Call me Ishmael, or….
Call me Insane. Recently, I cannot recall how long ago, being the pauper I am, I was perusing old books at an ancient book store. Call it the pre-Kindle, pre-e-book era. I thought I would go on a trip, but having no income to outlay for such a venture I imagined I might escape in a story. Then I saw, on the shelf, Moby Dick, and I decided to go to sea. It was not without some trepidation.
The forced march through the classics in High School did little to endear me to this blubbering tale (no pun intended). It is long and often feels as if Melville, himself, is that stiff backed and stern teacher with ruler in hand, one imagines pacing the hand-hewn wooden planks of the isolated one room school house, long ago, on the American frontier. Why would a teenager like anything forced upon him by such a taskmaster? Alas, I have grown up (just a little), so I decided to read one of the most intimidating novels ever written.
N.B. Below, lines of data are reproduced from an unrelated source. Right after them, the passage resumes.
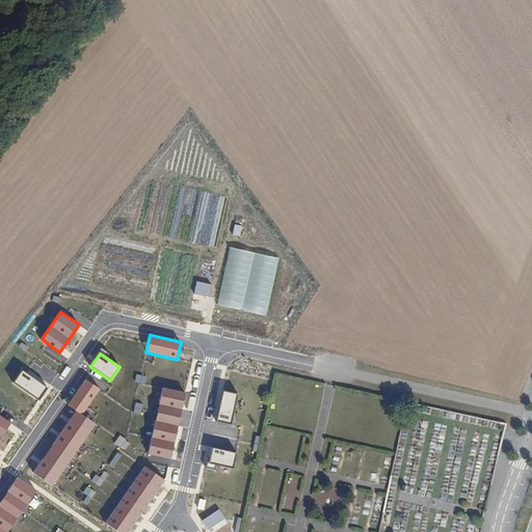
[(14,382),(38,399),(47,387),(22,370),(14,382)]
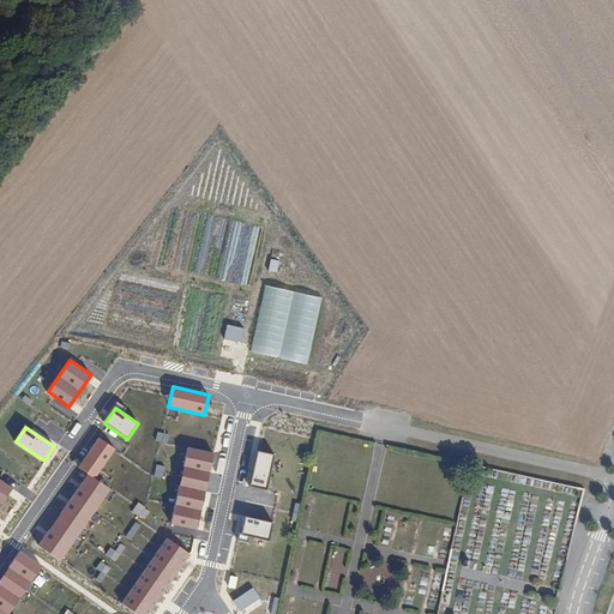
[(100,437),(78,467),(88,474),(94,479),(115,449),(100,437)]
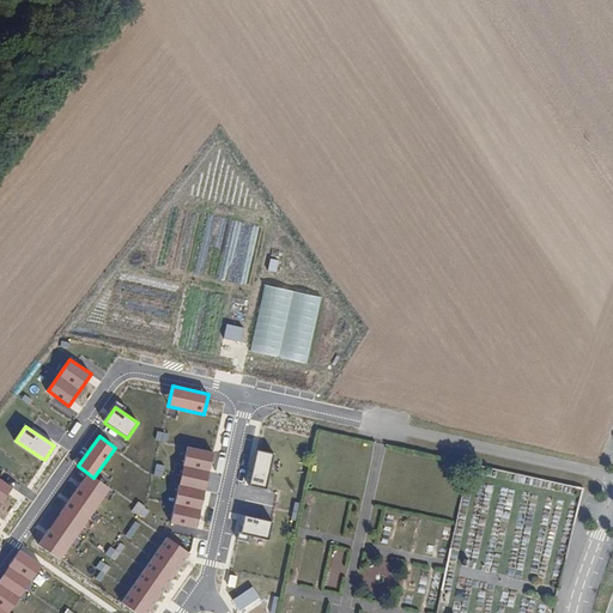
[(170,523),(195,529),(211,451),(187,447),(170,523)]
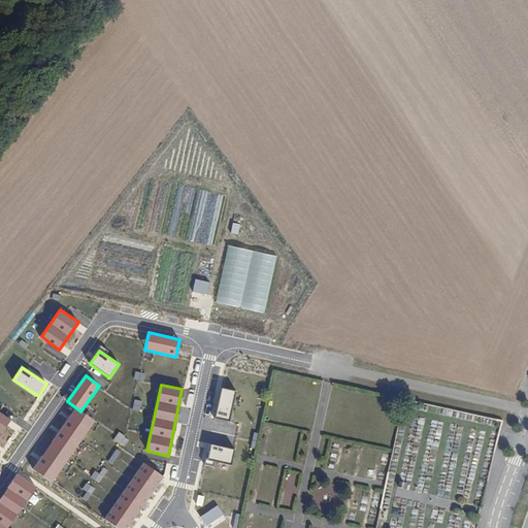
[(222,389),(216,417),(230,420),(236,392),(222,389)]
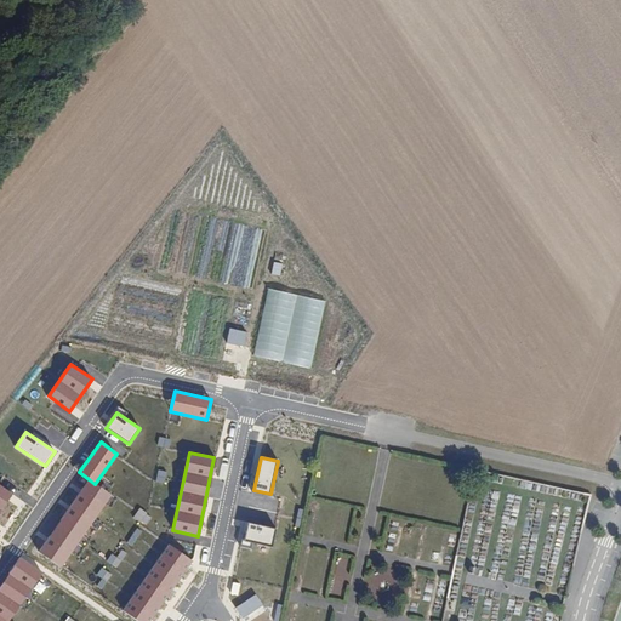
[(95,484),(89,479),(38,551),(61,567),(110,495),(95,484)]
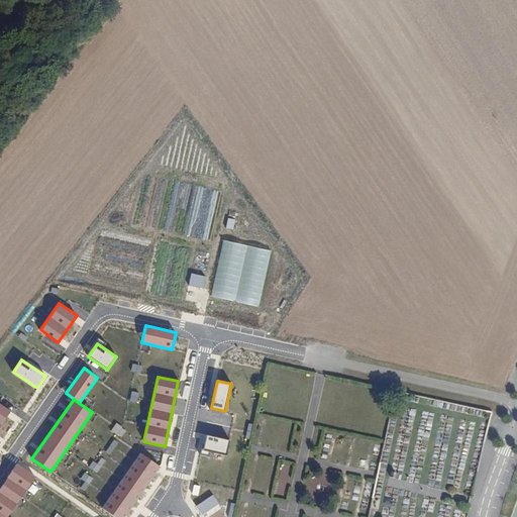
[(0,424),(10,411),(0,403),(0,424)]
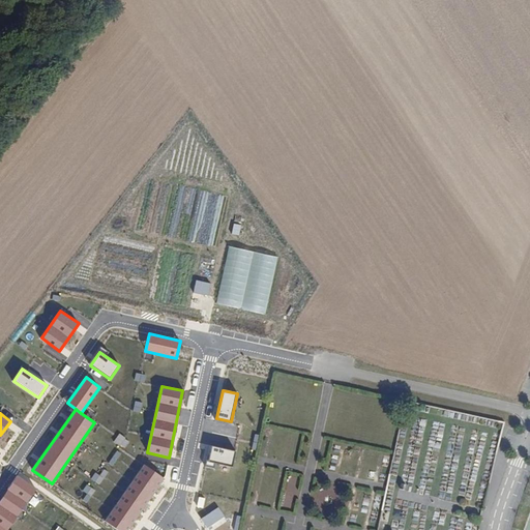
[(211,446),(208,461),(233,466),(236,451),(211,446)]
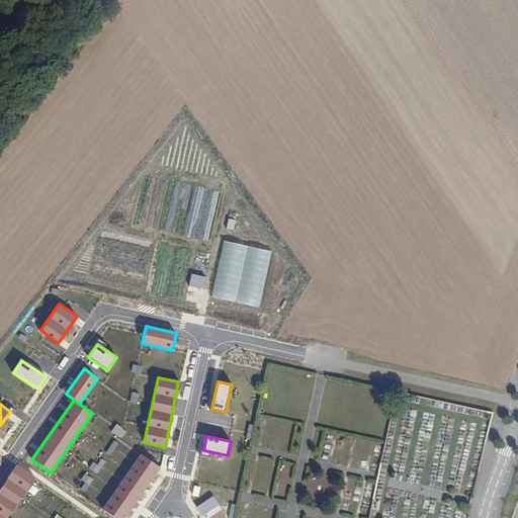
[(103,509),(115,517),(125,517),(161,467),(142,454),(103,509)]
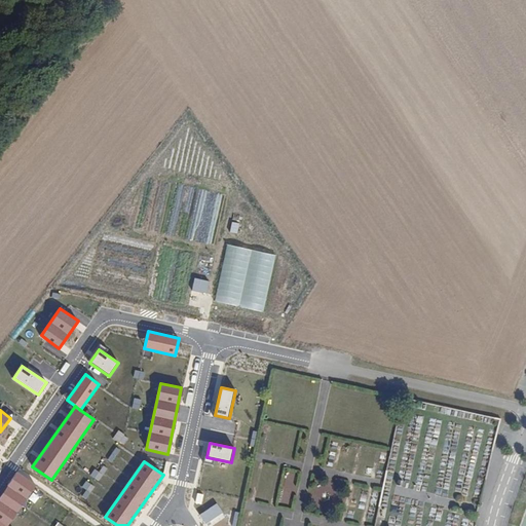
[(7,525),(36,485),(16,472),(0,496),(0,520),(7,525)]
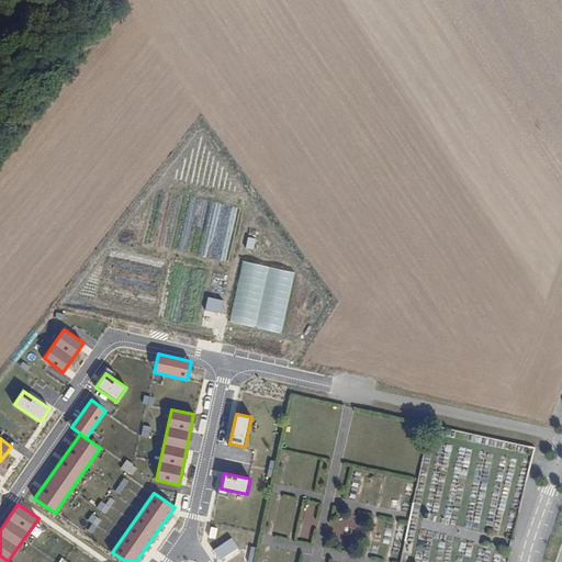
[(231,538),(213,549),(220,559),(237,548),(231,538)]
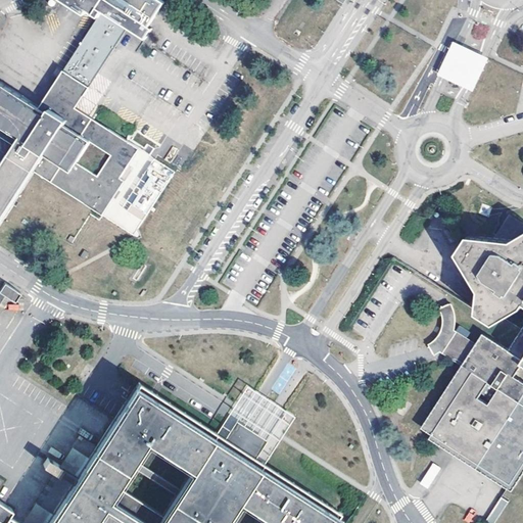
[(87,13),(97,19),(100,14),(127,30),(143,39),(144,37),(147,39),(153,30),(149,27),(163,3),(159,0),(57,0),(83,15),(87,13)]
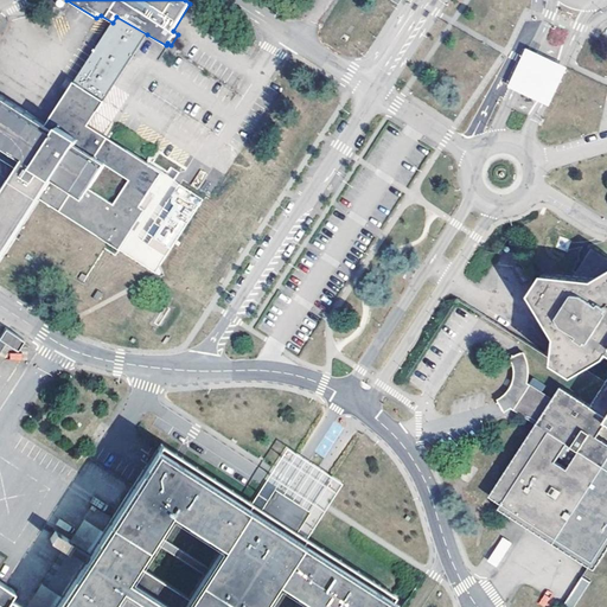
[(146,164),(107,136),(103,142),(84,131),(88,125),(147,34),(116,17),(113,23),(88,59),(45,126),(0,95),(0,159),(14,168),(0,190),(0,261),(40,198),(119,250),(145,211),(140,206),(161,173),(146,164)]
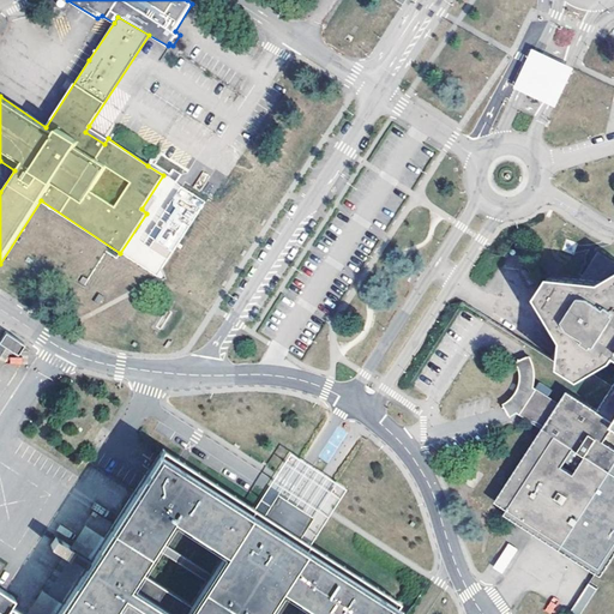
[(549,106),(554,108),(555,108),(572,73),(575,68),(567,65),(540,53),(533,49),(527,64),(513,89),(519,92),(549,106)]
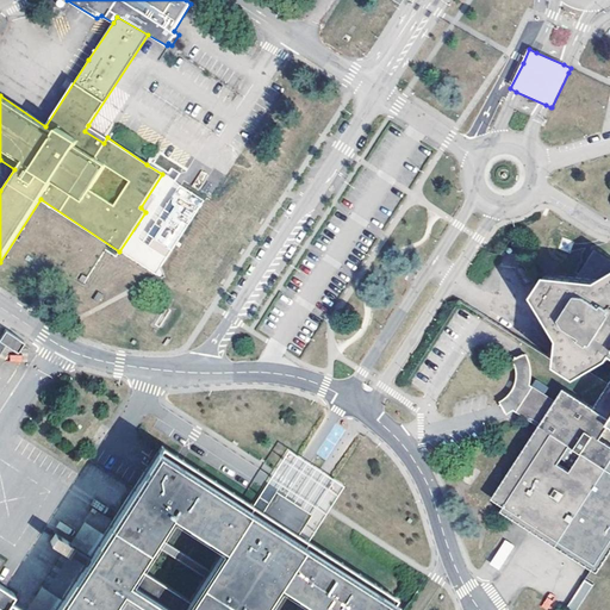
[(107,137),(88,125),(85,131),(104,143),(107,137)]
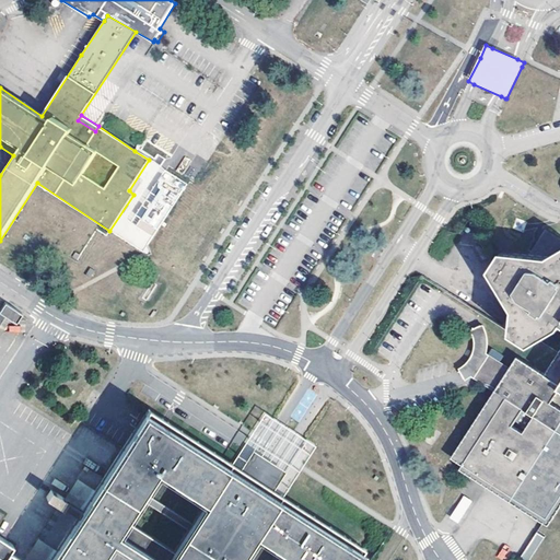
[(135,151),(149,160),(160,167),(165,160),(158,154),(154,159),(142,150),(143,149),(139,146),(135,151)]
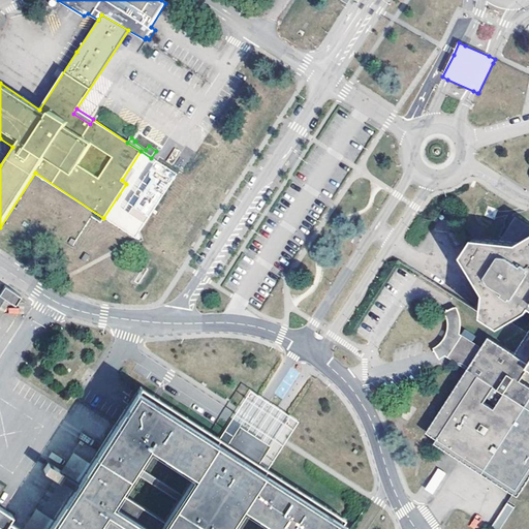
[(463,337),(448,360),(454,363),(467,372),(427,436),(437,442),(517,493),(528,473),(528,237),(518,244),(500,242),(474,239),(466,250),(463,256),(462,266),(484,304),(483,316),(481,328),(499,338),(517,328),(528,321),(528,318),(528,333),(528,335),(514,359),(487,340),(481,348),(473,343),(463,337)]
One hundred and thirty five chapters, plus an epilogue! Chapters dedicated to Cetology that would leave Jonah speechless. A world devoid of women save two who appear briefly without consequence and two who are memorialized in memories but little else. There is a homoeroticism that pervades the novel, a camaraderie that unites men as only a small ship at sea under harsh conditions in the whaling world of the nineteenth century can. So, you ask, what does this have to do with lingerie? Because one thing all of these men have in common is the immutable sea.
The sea! It mesmerizes all. Vengeful Ahab is subdued by it. Ismael ruminates over its godlike qualities. The crew is held in her merciless grip on one day, seduced by it translucent, ephemeral nature the next. The sea is not sexless, at least, not to me. It is the most feminine of all things. Pulsing with life. Coursing beneath with the threat and promise of what I can not see. Calm one moment. Raving the next. Soft and seductive. Terrifying and deadly. Unknown and all-knowing at the same time. Compelling always. Its siren’s song always calling. So, when a man sees a woman, for example, adorned in silk or chiffon, charmeuse and Chantilly lace and little else, like the ocean it evokes sensations akin to how I feel gazing in reverie over the open sea. It buoys you up, frightens at its prospects and can turn your stomach inside out. The sea’s siren calls never ceases to seduce. Neither does lingerie.
It is hard to equate a great American novel like Moby Dick with the seductive nature of lingerie. But, when I focus on the water that engulfs the story like the lingerie that envelops a woman, it seems less a leap of faith than one might think.